Vincent had brought a chair from the side of the room, and was now seated: there was only the table, littered with telegrams and proofs, between those two.
"Did I understand you to say," he asked, with his eyes fixed on this man, "that George Morris had come to you to make inquiries about Mr. Bethune?"
"You understood aright."
"Who sent him?" demanded Vincent, abruptly – for there were strange fancies and still darker suspicions flying through his head.
But Courtnay Fox smiled.
"George Morris, you may have heard, was not born yesterday. His business is to get out of you what he can, and to take care you get nothing out of him. It was not likely he would tell me why he came making these inquiries – even if I had cared to ask, which I did not."
"You told him all you knew, of course, about Mr. Bethune?" Vincent went on, with a certain cold austerity.
"I did."
"And how much more?"
"Ah, very good – very neat," the spacious-waisted journalist exclaimed with a noisy laugh. "Very good indeed. But look here, Mr. Harris, if the great solicitor was not born yesterday, you were – in a way; and so I venture to ask you why you should take such an interest in Mr. Bethune's affairs?"
Vincent answered him without flinching.
"Because, amongst other things, certain lies have been put in circulation about Mr. Bethune, and I wished to know where they arose. Now I am beginning to guess."
For an instant Mr. Courtnay Fox seemed somewhat disconcerted; but he betrayed no anger.

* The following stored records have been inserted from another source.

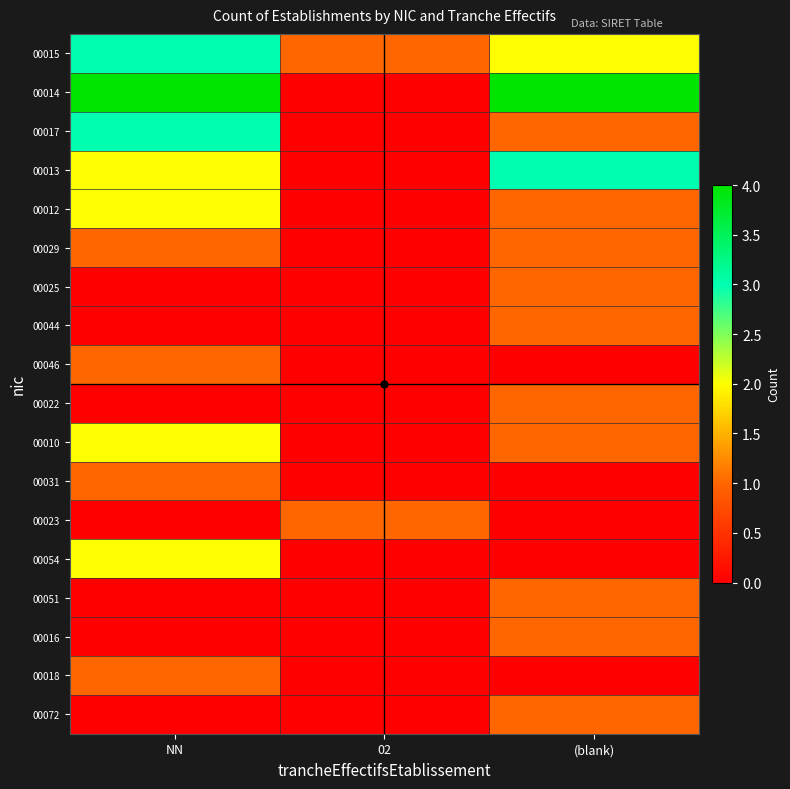

At which category does the chart reach its minimum across all series?

02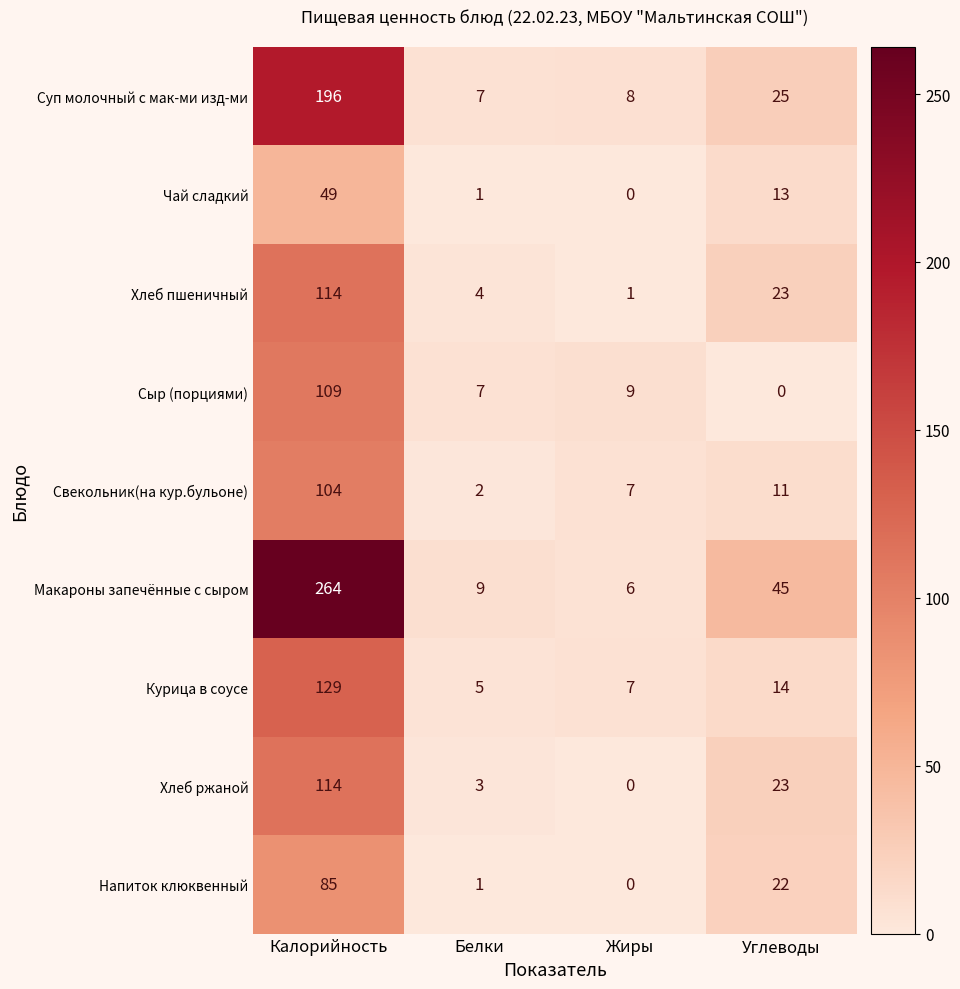

What is the greatest value displayed?

264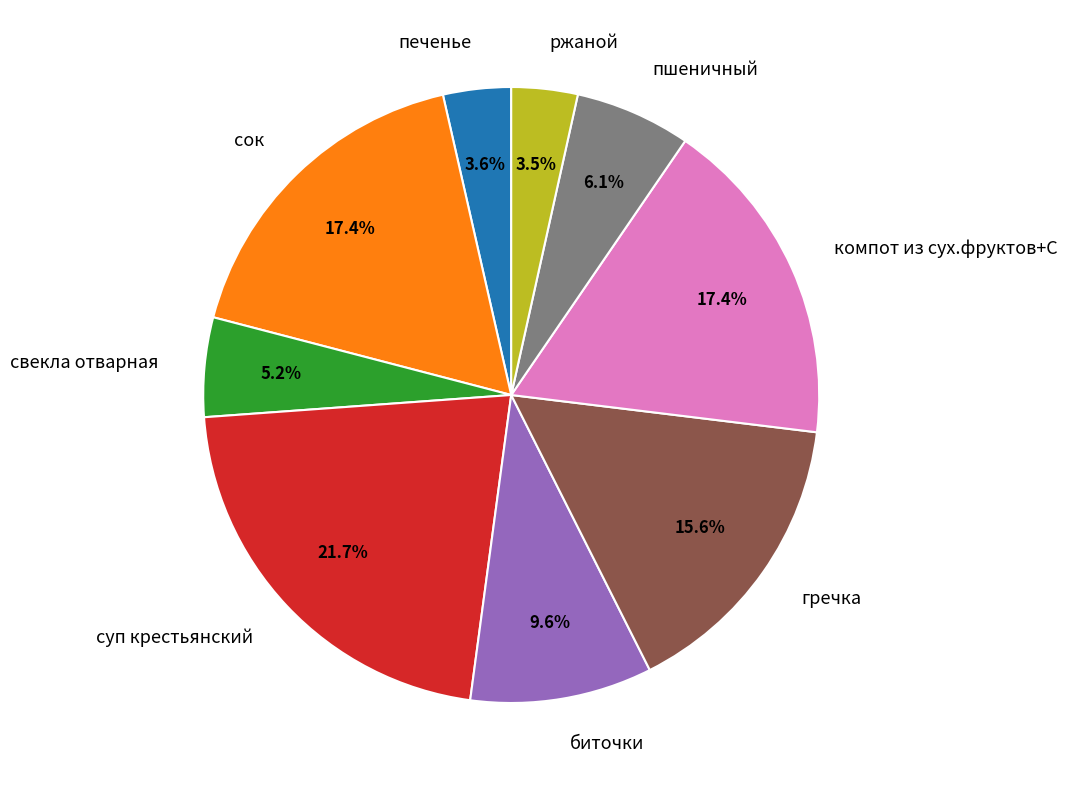

What is the ratio of the value at суп крестьянский to the value at биточки?

2.3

"Come, come," said he, with an affectation of good humour, "that is a strong word. Morris heard no lies from me, I can assure you. Why, don't we all of us know who and what old George Bethune is! He may flourish and vapour successfully enough elsewhere; but he doesn't impose on Fleet-street; we know him too well. And don't imagine I have any dislike towards your venerable friend; not the slightest; in fact, I rather admire the jovial old mountebank. You see, he doesn't treat me to too much of his Scotch blague ; I'm not to the manner born; and he knows it. Oh, he's skilful enough in adapting himself to his surroundings – like a trout, that takes the colour of the pool he finds himself in; and when he gets hold of a Scotchman, I am told his acting of the rugged and manly independence of the Scot – of the Drury Lane Scot, I mean – is splendid. I wonder he doesn't go and live in Edinburgh. They take things seriously there. They might elevate him into a great position – make a great writer of him – they're in sore need of one or two; and then every now and again he could step out of his cloud of metaphysics, and fall on something. That's the way the Scotchmen get hold of a subject; they don't take it up as an ordinary Christian would; they fall on it. We once had an English poet called Milton; but Masson fell on him, and crushed him, and didn't even leave us an index by which to identify the remains. Old Bethune should go back to Scotland, and become the Grand Lama of Edinburgh letters: it would be a more dignified position than cadging about for a precarious living among us poor southrons."